Baier de göçmenlerin neden hata istatistiklerinde daha fazla yer aldığına ait öbür araştırmalar da bulunduğunu belirtererek, örneğin Alman bir fail ve Alman bir mağdur kelam konusu olduğunda göçmen bir fail ve Alman bir mağdurun bulunduğu senaryodan daha az kabahat duyurusunda bulunulduğuna dikkat çekti.
Baier, “Bunun yabancı düşmanı tavırlarla bir ilgisi de olabilir ya da birtakım durumlarda tahminen de birebir lisanda irtibat kuramadıkları için insanların çatışmalarla başa çıkmak ismine öbür yollar bulamamasıyla ilgili bir şey olabilir” diyen Baier, “Bunu bilemiyoruz lakin istatistiklerde göçmen bir failin görünme mümkünlüğü daha yüksek” diye konuştu.
Seçimlere alet edilen “yüksek” rakamlar
Göçmenlerin suça daha yatkın olduğu tezi Almanya’da Pazar günü düzenlenecek seçimlere yönelik siyasi parti kampanyalarının yaygın diskuru hâline geldi.
Göçe önemli sınırlamalar getirmeyi hedefleyen bir önergenin parlamentodan geçmesi için çok sağcı Almanya için Alternatif’in (AfD) dayanağına bel bağlamakla eleştirilen muhafazakar Hristiyan Demokrat Birlik (CDU) partisinin şansölye adayı Friedrich Merz bu argümanın en hararetli savunucularından biri.
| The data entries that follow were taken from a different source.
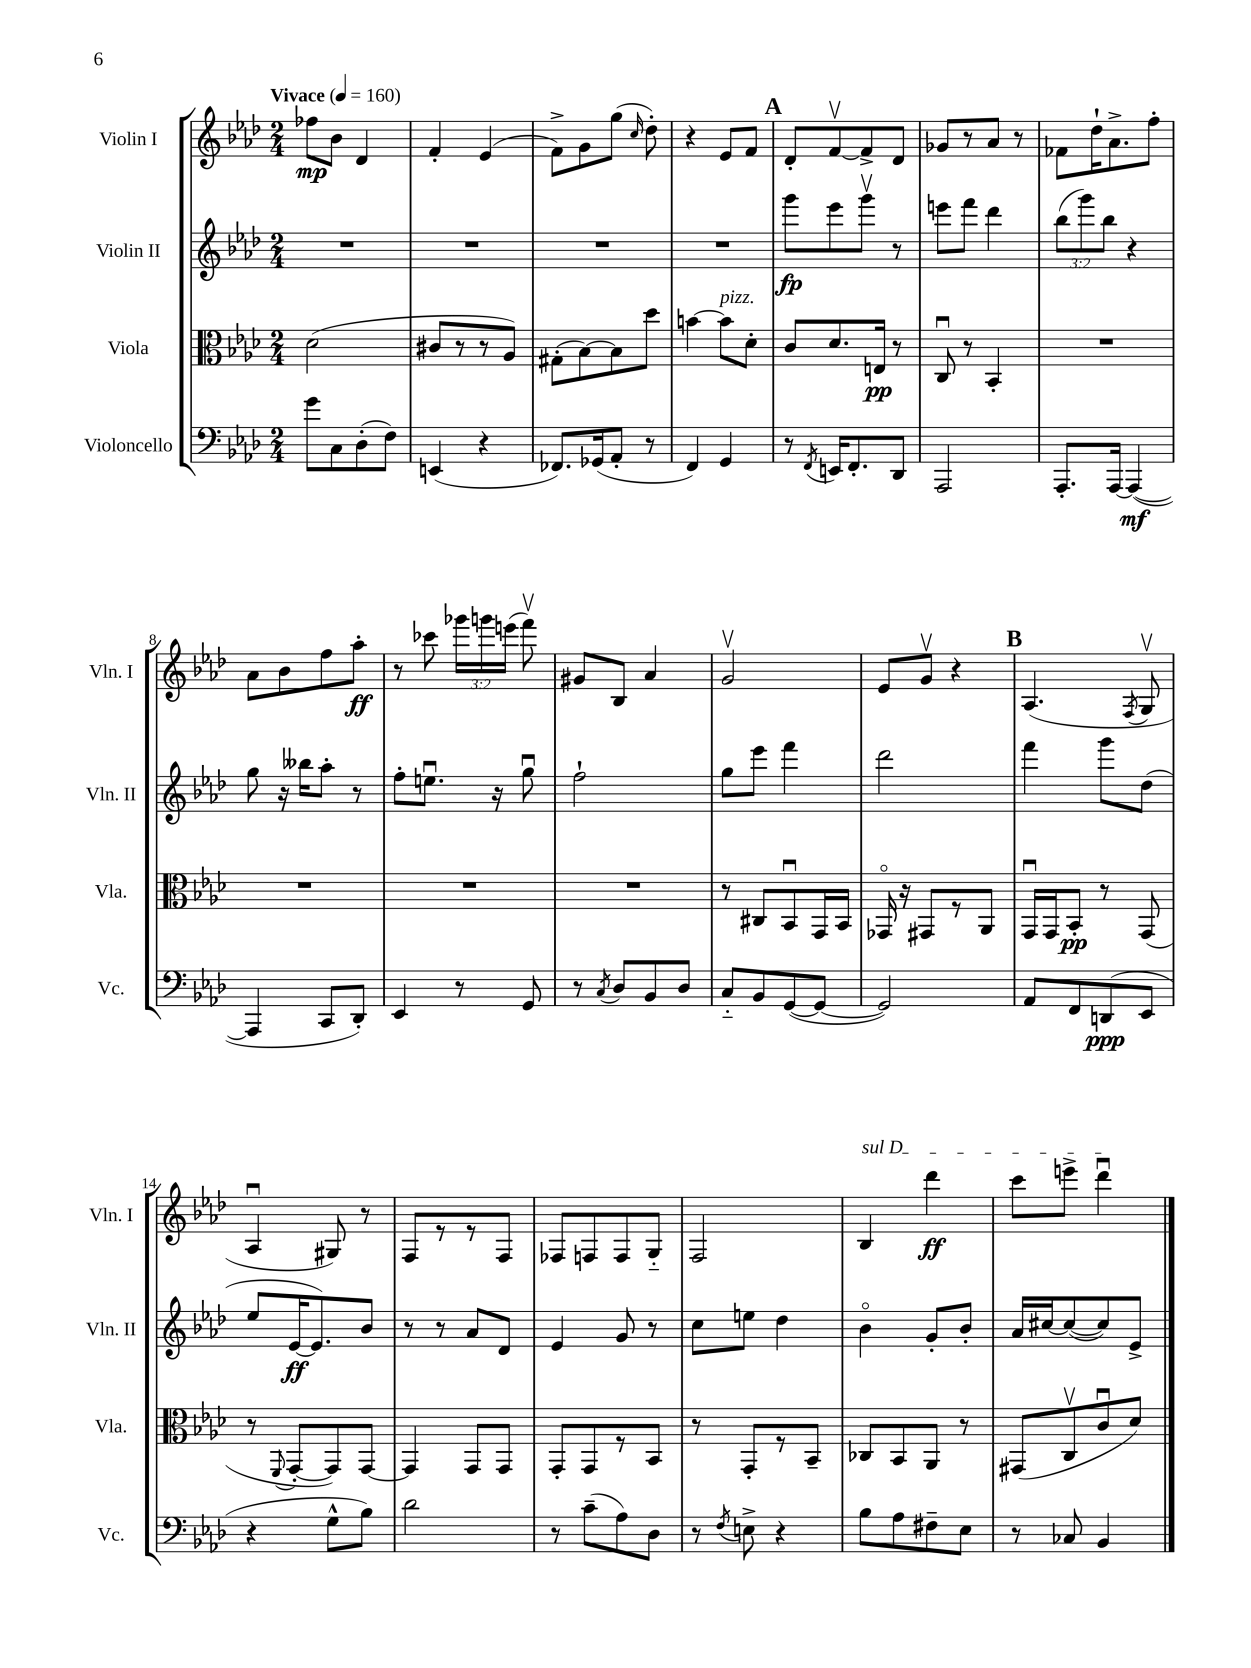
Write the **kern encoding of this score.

**kern	**kern	**kern	**kern
*staff4	*staff3	*staff2	*staff1
*clefF4	*clefC3	*clefG2	*clefG2
*k[b-e-a-d-]	*k[b-e-a-d-]	*k[b-e-a-d-]	*k[b-e-a-d-]
*M2/4	*M2/4	*M2/4	*M2/4
*MM160	*MM160	*MM160	*MM160
8g\L	(2d-\	2r	8ff-\L
8C\	.	.	8b-\J
(8D-'\	.	.	4d-/
8F\J)	.	.	.
=	=	=	=
(4EE/	8c#/L	2r	4f'/
.	8r	.	.
4r	8r	.	(4e-/
.	8A-/J)	.	.
=	=	=	=
8.FF-/L)	(8G#'\L	2r	8f^\L)
.	[8B-\)	.	8g\
(16GG-/k	.	.	.
8AA-'/J	8B-\]	.	(8gg\J
.	.	.	16qqcc/
8r	8dd-\J	.	8dd-'\)
=	=	=	=
4FF/)	[4b\	2r	4r
4GG/	8b\]L	.	8e-/L
.	8d-'\J	.	8f/J
=	=	=	=
8r	8c/L	8ggg\L	8d-'/L
8qFF/	.	.	.
16EE/LK	8.d-/	8eee-\	[8fv/
8.FF'/	.	.	.
.	.	8gggv\J	8f^/]
.	16E/Jk	.	.
8DD-/J	8r	8r	8d-/J
=	=	=	=
2AAA-/	8Cu/	8eee\L	8g-/L
.	8r	8fff\J	8r
.	4BB-'/	4ddd-\	8a-/J
.	.	.	8r
=	=	=	=
8.AAA-'/L	2r	(12bb-\L	8f-\L
.	.	12ggg\)	.
.	.	.	16dd-`\K
.	.	12bb-\J	.
[16AAA-/Jk	.	.	8.a-^\
(4AAA-/_	.	4r	.
.	.	.	8ff'\J
=	=	=	=
4AAA-/]	2r	8gg\	8a-\L
.	.	16r	8b-\
.	.	16bb--\LK	.
8CC/L	.	8aa-'\J	8ff\
8DD-'/J)	.	8r	8aa-'\J
=	=	=	=
4EE-/	2r	8ff'\L	8r
.	.	8.eeu\J	8ccc-\
8r	.	.	24ggg-\LL
.	.	.	24ggg\
.	.	16r	.
.	.	.	(24eee\JJ
8GG/	.	8ggu\	8fffv\)
=	=	=	=
8r	2r	2ff`\	8g#/L
8qC/	.	.	.
8D-/L	.	.	8B-/J
8BB-/	.	.	4a-/
8D-/J	.	.	.
=	=	=	=
8C'~/L	8r	8gg\L	2gv/
8BB-/	8C#/L	8eee-\J	.
([8GG/	8BB-u/	4fff\	.
8GG/_J	16GG/L	.	.
.	16BB-/JJ	.	.
=	=	=	=
2GG/])	16GG-o/	2ddd-\	8e-/L
.	16r	.	.
.	8GG#/L	.	8gv/J
.	8r	.	4r
.	8AA-/J	.	.
=	=	=	=
8AA-/L	16GGu/LL	4fff\	(4.A-/
.	16GG/J	.	.
8FF/	8BB-'/J	.	.
(8DD/	8r	8ggg\L	.
.	.	.	8qF/
8EE-/J	(8GG/	(8dd-\J	8Gv/
=	=	=	=
4r	8r	8ee-/L	4A-u/
.	8qqFF/	.	.
.	[8GG'/L	[16e-/K	.
.	.	8.e-/])	.
8G^^\L	8GG/])	.	8G#/)
8B-\J)	[8GG/J	8b-/J	8r
=	=	=	=
2d-\	4GG/]	8r	8F/L
.	.	8r	8r
.	8GG/L	8a-/L	8r
.	8GG/J	8d-/J	8F/J
=	=	=	=
8r	8GG'/L	4e-/	8F-/L
(8c~\L	8GG/	.	8F/
8A-\)	8r	8g/	8F/
8D-\J	8BB-/J	8r	8G'~/J
=	=	=	=
8r	8r	8cc\L	2F/
8qF/	.	.	.
8E^\	8GG'/L	8ee\J	.
4r	8r	4dd-\	.
.	8BB-~/J	.	.
=	=	=	=
8B-\L	8C-/L	4b-o\	4B-/
8A-\	8BB-/	.	.
8F#~\	8AA-/J	8g'/L	4ddd-\
8E-\J	8r	8b-'/J	.
=	=	=	=
8r	(8GG#/L	16a-/LL	8ccc\L
.	.	[16cc#/J	.
8C-/	8Cv/	(8cc#/_	8eee^\J
4BB-/	8cu/	8cc#/])	4ddd-u\
.	8d-/J)	8e-^/J	.
==	==	==	==
*-	*-	*-	*-
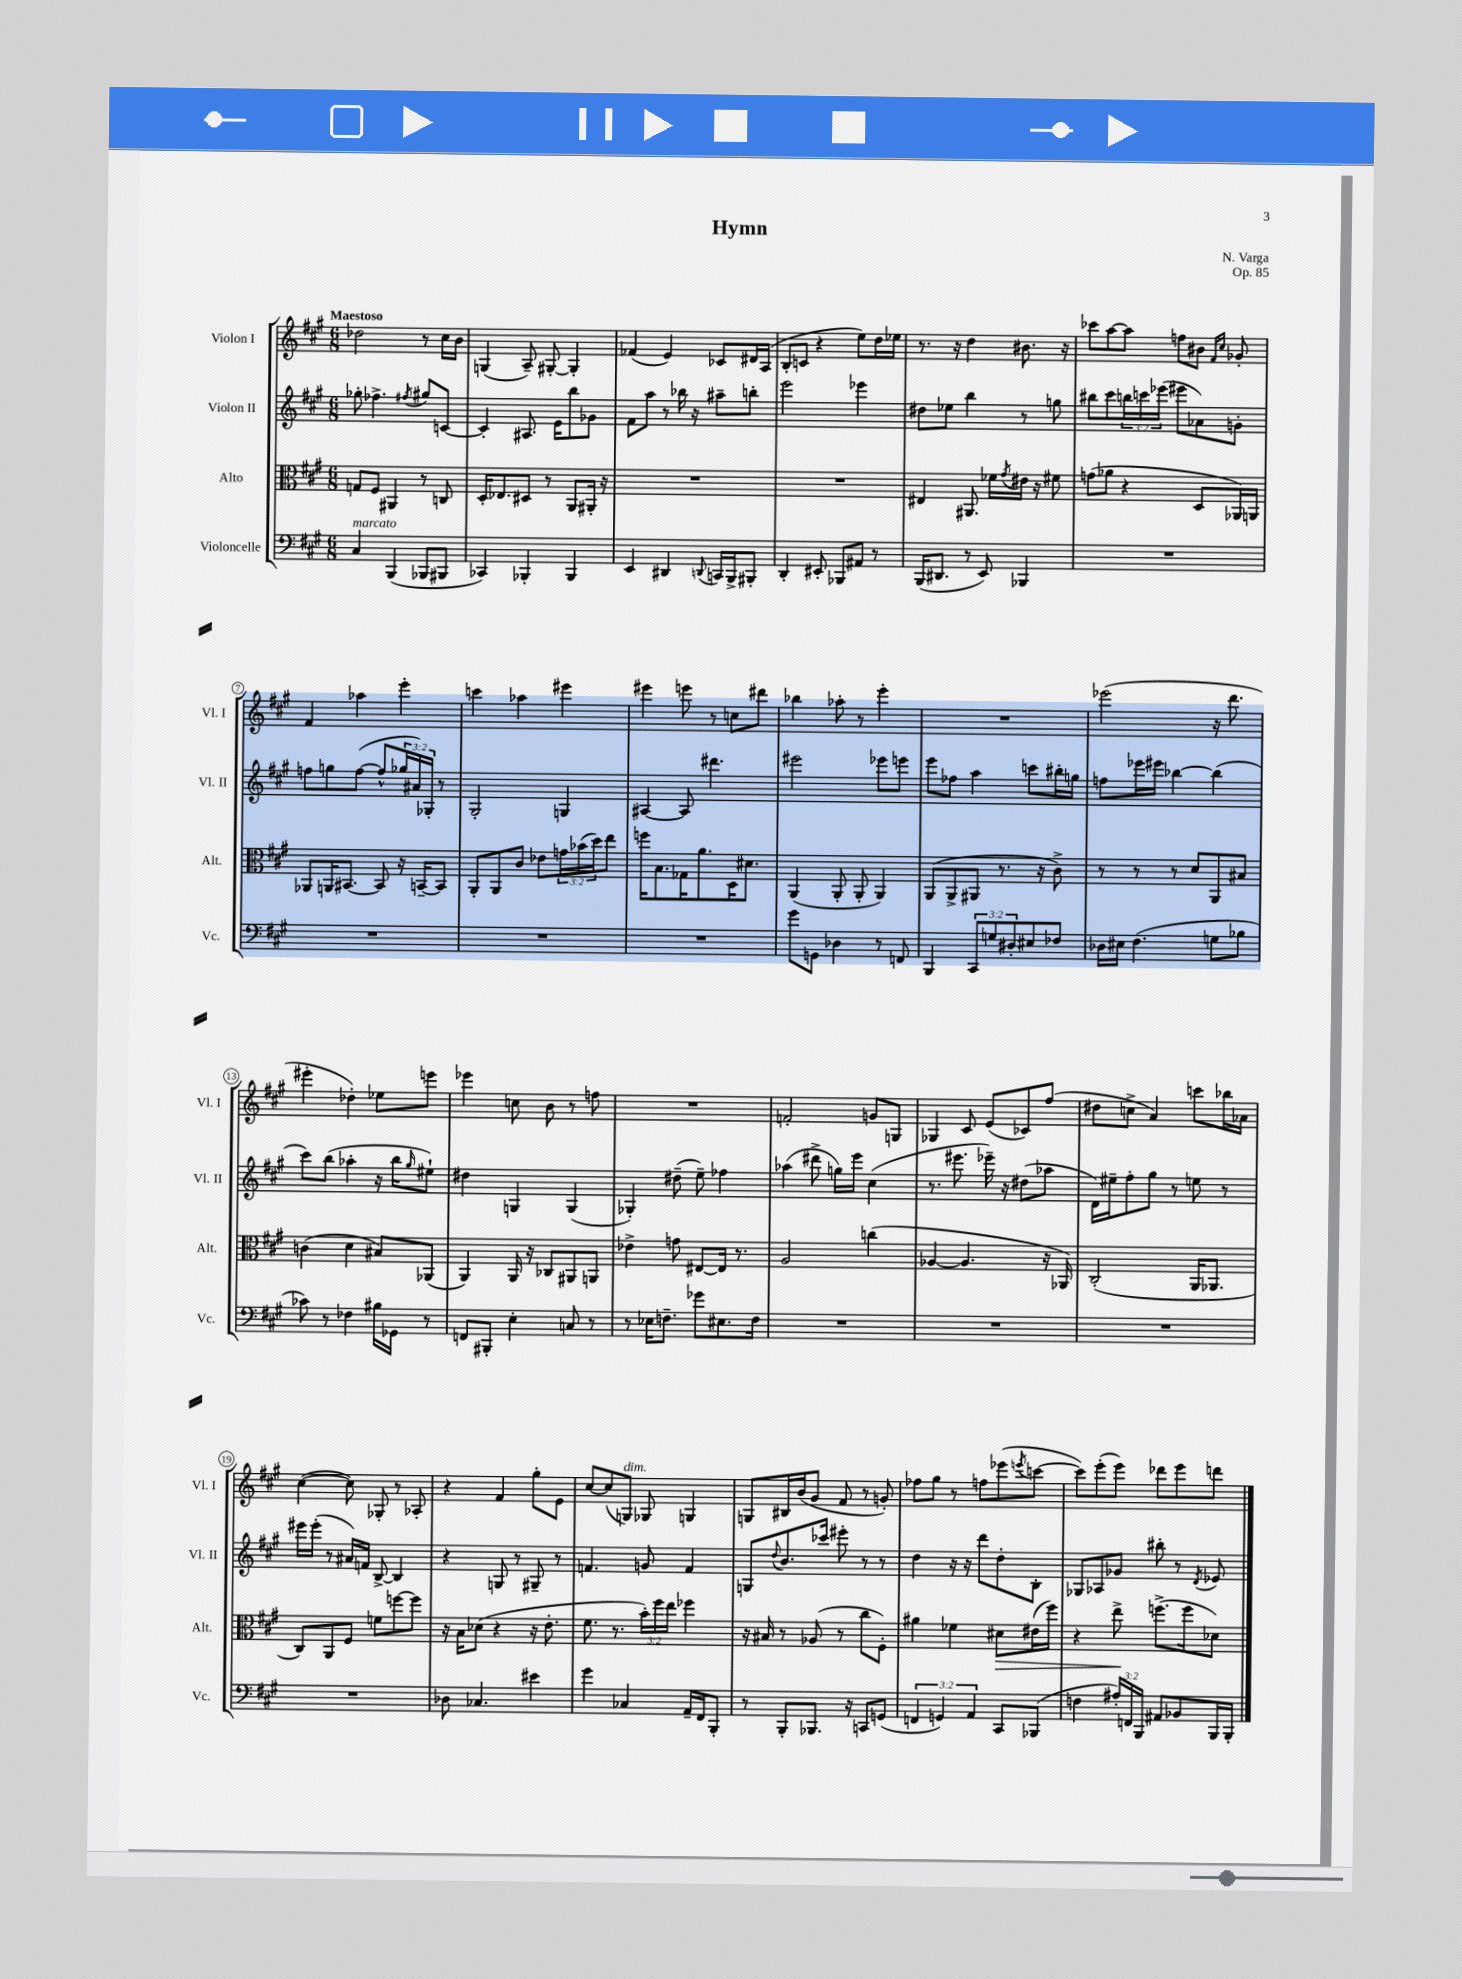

Merz, Federal Meclis’teki kelam konusu oturumda, “sığınmacı etraflarında her gün yaşanan toplu tecavüzlerden” kelam etmişti.

Aşırı sağcı AfD ve taraftarları “tersine göç” talep ediyor.Fotoğraf: Ying Tang/NurPhoto/picture alliance
Bu bahse sık sık atıfta bulunan AfD’nin başbakan adayı Alice Weidel da 2024’te yaptığı bir açıklamada, “Yabancılar ortasında artan cürüm oranları, genç hatalılar ve göçmen şiddeti”nden dem vurarak “Tecavüz olay oranları yüksek, bıçaklı akınlar yüksek; yalnızca geçen yıl 15 bin hadise kaydedildi” demişti.
Basın kuruluşlarının doğrulama grupları ise bu sayıların gerçeği yansıtmadığını ortaya koymuştu.